* _Dataset records_
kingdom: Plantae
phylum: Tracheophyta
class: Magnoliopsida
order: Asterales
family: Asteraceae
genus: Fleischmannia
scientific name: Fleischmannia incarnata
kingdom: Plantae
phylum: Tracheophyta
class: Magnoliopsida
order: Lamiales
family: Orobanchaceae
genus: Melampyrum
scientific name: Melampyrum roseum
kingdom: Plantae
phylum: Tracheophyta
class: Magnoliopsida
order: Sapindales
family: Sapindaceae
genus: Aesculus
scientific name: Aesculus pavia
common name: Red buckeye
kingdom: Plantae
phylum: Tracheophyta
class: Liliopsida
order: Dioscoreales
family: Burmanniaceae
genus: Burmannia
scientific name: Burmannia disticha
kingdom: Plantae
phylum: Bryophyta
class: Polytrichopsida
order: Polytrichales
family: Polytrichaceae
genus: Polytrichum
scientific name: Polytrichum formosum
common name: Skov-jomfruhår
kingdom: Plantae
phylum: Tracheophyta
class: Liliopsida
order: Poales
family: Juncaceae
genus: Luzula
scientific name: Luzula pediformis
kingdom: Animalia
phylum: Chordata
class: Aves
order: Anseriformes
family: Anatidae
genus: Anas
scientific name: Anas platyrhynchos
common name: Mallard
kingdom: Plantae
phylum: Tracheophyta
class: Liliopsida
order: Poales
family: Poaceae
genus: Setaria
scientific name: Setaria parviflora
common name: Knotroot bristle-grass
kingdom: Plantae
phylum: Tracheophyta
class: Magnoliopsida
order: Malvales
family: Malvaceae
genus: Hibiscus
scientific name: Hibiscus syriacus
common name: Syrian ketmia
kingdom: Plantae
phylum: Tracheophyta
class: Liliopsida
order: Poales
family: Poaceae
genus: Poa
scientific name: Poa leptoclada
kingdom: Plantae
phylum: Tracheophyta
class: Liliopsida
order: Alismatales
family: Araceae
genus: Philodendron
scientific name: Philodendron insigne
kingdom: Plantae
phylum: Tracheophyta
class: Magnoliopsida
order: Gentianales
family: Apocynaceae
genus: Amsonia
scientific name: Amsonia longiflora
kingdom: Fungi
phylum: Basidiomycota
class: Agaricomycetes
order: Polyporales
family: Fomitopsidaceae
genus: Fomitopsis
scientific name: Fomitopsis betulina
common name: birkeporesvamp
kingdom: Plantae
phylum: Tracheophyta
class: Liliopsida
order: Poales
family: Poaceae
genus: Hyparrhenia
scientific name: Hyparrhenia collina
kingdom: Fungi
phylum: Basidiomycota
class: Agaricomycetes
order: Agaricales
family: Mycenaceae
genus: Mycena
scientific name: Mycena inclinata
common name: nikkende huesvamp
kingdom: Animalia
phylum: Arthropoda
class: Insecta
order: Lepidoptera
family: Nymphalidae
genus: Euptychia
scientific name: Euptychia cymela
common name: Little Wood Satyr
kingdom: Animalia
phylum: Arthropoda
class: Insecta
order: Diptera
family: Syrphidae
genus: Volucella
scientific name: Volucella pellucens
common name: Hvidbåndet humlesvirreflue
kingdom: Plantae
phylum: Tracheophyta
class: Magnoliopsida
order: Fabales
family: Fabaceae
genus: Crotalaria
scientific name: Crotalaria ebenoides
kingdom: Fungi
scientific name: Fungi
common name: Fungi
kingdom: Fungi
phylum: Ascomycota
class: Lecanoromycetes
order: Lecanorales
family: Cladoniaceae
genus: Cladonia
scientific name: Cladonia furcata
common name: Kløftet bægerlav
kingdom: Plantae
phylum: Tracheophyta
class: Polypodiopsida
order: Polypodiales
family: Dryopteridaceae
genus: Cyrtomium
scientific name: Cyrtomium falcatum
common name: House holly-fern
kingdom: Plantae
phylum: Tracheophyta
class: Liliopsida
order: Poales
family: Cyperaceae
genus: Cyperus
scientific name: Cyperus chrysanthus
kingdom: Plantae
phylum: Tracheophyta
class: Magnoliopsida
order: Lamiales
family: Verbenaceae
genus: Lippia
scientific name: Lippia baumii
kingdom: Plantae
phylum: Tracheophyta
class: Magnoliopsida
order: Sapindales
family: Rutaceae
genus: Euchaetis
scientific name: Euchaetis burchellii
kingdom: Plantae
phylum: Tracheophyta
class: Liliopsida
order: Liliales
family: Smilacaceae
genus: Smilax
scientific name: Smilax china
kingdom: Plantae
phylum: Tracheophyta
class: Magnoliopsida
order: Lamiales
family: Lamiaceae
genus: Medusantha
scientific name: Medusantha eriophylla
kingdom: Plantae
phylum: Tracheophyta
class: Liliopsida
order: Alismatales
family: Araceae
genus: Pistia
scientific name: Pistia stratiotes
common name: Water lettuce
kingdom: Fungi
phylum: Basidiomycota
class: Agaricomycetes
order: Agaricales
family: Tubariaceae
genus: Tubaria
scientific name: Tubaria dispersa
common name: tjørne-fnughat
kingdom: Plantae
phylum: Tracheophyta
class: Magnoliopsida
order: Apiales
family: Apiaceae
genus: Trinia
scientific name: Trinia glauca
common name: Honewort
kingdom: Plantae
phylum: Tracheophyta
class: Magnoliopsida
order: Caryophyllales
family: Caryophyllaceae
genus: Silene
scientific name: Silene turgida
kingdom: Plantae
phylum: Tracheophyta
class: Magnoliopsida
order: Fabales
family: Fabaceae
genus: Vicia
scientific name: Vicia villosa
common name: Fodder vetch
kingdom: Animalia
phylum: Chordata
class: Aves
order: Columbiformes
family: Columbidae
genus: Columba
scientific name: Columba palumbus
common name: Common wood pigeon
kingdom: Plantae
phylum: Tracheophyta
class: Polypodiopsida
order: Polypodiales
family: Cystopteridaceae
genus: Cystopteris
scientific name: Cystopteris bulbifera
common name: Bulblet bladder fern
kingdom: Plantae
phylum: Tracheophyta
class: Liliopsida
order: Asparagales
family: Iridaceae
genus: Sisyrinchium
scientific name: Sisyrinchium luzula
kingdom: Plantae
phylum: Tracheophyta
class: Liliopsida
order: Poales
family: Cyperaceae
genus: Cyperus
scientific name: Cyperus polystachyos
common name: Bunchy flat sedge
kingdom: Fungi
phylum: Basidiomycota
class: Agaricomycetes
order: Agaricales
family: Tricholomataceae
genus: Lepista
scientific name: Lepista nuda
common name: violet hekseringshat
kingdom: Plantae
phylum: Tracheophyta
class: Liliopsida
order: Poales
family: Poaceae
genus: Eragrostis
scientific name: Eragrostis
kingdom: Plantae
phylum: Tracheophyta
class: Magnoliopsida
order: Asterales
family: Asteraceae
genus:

* _TASK PROMPT_
Rewrite the lines for every item above, replacing "common name" with "vernacular name" and leaving everything else unchanged.

* _SOLUTION TO THIS PROBLEM_
kingdom: Plantae
phylum: Tracheophyta
class: Magnoliopsida
order: Asterales
family: Asteraceae
genus: Fleischmannia
scientific name: Fleischmannia incarnata
kingdom: Plantae
phylum: Tracheophyta
class: Magnoliopsida
order: Lamiales
family: Orobanchaceae
genus: Melampyrum
scientific name: Melampyrum roseum
kingdom: Plantae
phylum: Tracheophyta
class: Magnoliopsida
order: Sapindales
family: Sapindaceae
genus: Aesculus
scientific name: Aesculus pavia
vernacular name: Red buckeye
kingdom: Plantae
phylum: Tracheophyta
class: Liliopsida
order: Dioscoreales
family: Burmanniaceae
genus: Burmannia
scientific name: Burmannia disticha
kingdom: Plantae
phylum: Bryophyta
class: Polytrichopsida
order: Polytrichales
family: Polytrichaceae
genus: Polytrichum
scientific name: Polytrichum formosum
vernacular name: Skov-jomfruhår
kingdom: Plantae
phylum: Tracheophyta
class: Liliopsida
order: Poales
family: Juncaceae
genus: Luzula
scientific name: Luzula pediformis
kingdom: Animalia
phylum: Chordata
class: Aves
order: Anseriformes
family: Anatidae
genus: Anas
scientific name: Anas platyrhynchos
vernacular name: Mallard
kingdom: Plantae
phylum: Tracheophyta
class: Liliopsida
order: Poales
family: Poaceae
genus: Setaria
scientific name: Setaria parviflora
vernacular name: Knotroot bristle-grass
kingdom: Plantae
phylum: Tracheophyta
class: Magnoliopsida
order: Malvales
family: Malvaceae
genus: Hibiscus
scientific name: Hibiscus syriacus
vernacular name: Syrian ketmia
kingdom: Plantae
phylum: Tracheophyta
class: Liliopsida
order: Poales
family: Poaceae
genus: Poa
scientific name: Poa leptoclada
kingdom: Plantae
phylum: Tracheophyta
class: Liliopsida
order: Alismatales
family: Araceae
genus: Philodendron
scientific name: Philodendron insigne
kingdom: Plantae
phylum: Tracheophyta
class: Magnoliopsida
order: Gentianales
family: Apocynaceae
genus: Amsonia
scientific name: Amsonia longiflora
kingdom: Fungi
phylum: Basidiomycota
class: Agaricomycetes
order: Polyporales
family: Fomitopsidaceae
genus: Fomitopsis
scientific name: Fomitopsis betulina
vernacular name: birkeporesvamp
kingdom: Plantae
phylum: Tracheophyta
class: Liliopsida
order: Poales
family: Poaceae
genus: Hyparrhenia
scientific name: Hyparrhenia collina
kingdom: Fungi
phylum: Basidiomycota
class: Agaricomycetes
order: Agaricales
family: Mycenaceae
genus: Mycena
scientific name: Mycena inclinata
vernacular name: nikkende huesvamp
kingdom: Animalia
phylum: Arthropoda
class: Insecta
order: Lepidoptera
family: Nymphalidae
genus: Euptychia
scientific name: Euptychia cymela
vernacular name: Little Wood Satyr
kingdom: Animalia
phylum: Arthropoda
class: Insecta
order: Diptera
family: Syrphidae
genus: Volucella
scientific name: Volucella pellucens
vernacular name: Hvidbåndet humlesvirreflue
kingdom: Plantae
phylum: Tracheophyta
class: Magnoliopsida
order: Fabales
family: Fabaceae
genus: Crotalaria
scientific name: Crotalaria ebenoides
kingdom: Fungi
scientific name: Fungi
vernacular name: Fungi
kingdom: Fungi
phylum: Ascomycota
class: Lecanoromycetes
order: Lecanorales
family: Cladoniaceae
genus: Cladonia
scientific name: Cladonia furcata
vernacular name: Kløftet bægerlav
kingdom: Plantae
phylum: Tracheophyta
class: Polypodiopsida
order: Polypodiales
family: Dryopteridaceae
genus: Cyrtomium
scientific name: Cyrtomium falcatum
vernacular name: House holly-fern
kingdom: Plantae
phylum: Tracheophyta
class: Liliopsida
order: Poales
family: Cyperaceae
genus: Cyperus
scientific name: Cyperus chrysanthus
kingdom: Plantae
phylum: Tracheophyta
class: Magnoliopsida
order: Lamiales
family: Verbenaceae
genus: Lippia
scientific name: Lippia baumii
kingdom: Plantae
phylum: Tracheophyta
class: Magnoliopsida
order: Sapindales
family: Rutaceae
genus: Euchaetis
scientific name: Euchaetis burchellii
kingdom: Plantae
phylum: Tracheophyta
class: Liliopsida
order: Liliales
family: Smilacaceae
genus: Smilax
scientific name: Smilax china
kingdom: Plantae
phylum: Tracheophyta
class: Magnoliopsida
order: Lamiales
family: Lamiaceae
genus: Medusantha
scientific name: Medusantha eriophylla
kingdom: Plantae
phylum: Tracheophyta
class: Liliopsida
order: Alismatales
family: Araceae
genus: Pistia
scientific name: Pistia stratiotes
vernacular name: Water lettuce
kingdom: Fungi
phylum: Basidiomycota
class: Agaricomycetes
order: Agaricales
family: Tubariaceae
genus: Tubaria
scientific name: Tubaria dispersa
vernacular name: tjørne-fnughat
kingdom: Plantae
phylum: Tracheophyta
class: Magnoliopsida
order: Apiales
family: Apiaceae
genus: Trinia
scientific name: Trinia glauca
vernacular name: Honewort
kingdom: Plantae
phylum: Tracheophyta
class: Magnoliopsida
order: Caryophyllales
family: Caryophyllaceae
genus: Silene
scientific name: Silene turgida
kingdom: Plantae
phylum: Tracheophyta
class: Magnoliopsida
order: Fabales
family: Fabaceae
genus: Vicia
scientific name: Vicia villosa
vernacular name: Fodder vetch
kingdom: Animalia
phylum: Chordata
class: Aves
order: Columbiformes
family: Columbidae
genus: Columba
scientific name: Columba palumbus
vernacular name: Common wood pigeon
kingdom: Plantae
phylum: Tracheophyta
class: Polypodiopsida
order: Polypodiales
family: Cystopteridaceae
genus: Cystopteris
scientific name: Cystopteris bulbifera
vernacular name: Bulblet bladder fern
kingdom: Plantae
phylum: Tracheophyta
class: Liliopsida
order: Asparagales
family: Iridaceae
genus: Sisyrinchium
scientific name: Sisyrinchium luzula
kingdom: Plantae
phylum: Tracheophyta
class: Liliopsida
order: Poales
family: Cyperaceae
genus: Cyperus
scientific name: Cyperus polystachyos
vernacular name: Bunchy flat sedge
kingdom: Fungi
phylum: Basidiomycota
class: Agaricomycetes
order: Agaricales
family: Tricholomataceae
genus: Lepista
scientific name: Lepista nuda
vernacular name: violet hekseringshat
kingdom: Plantae
phylum: Tracheophyta
class: Liliopsida
order: Poales
family: Poaceae
genus: Eragrostis
scientific name: Eragrostis
kingdom: Plantae
phylum: Tracheophyta
class: Magnoliopsida
order: Asterales
family: Asteraceae
genus:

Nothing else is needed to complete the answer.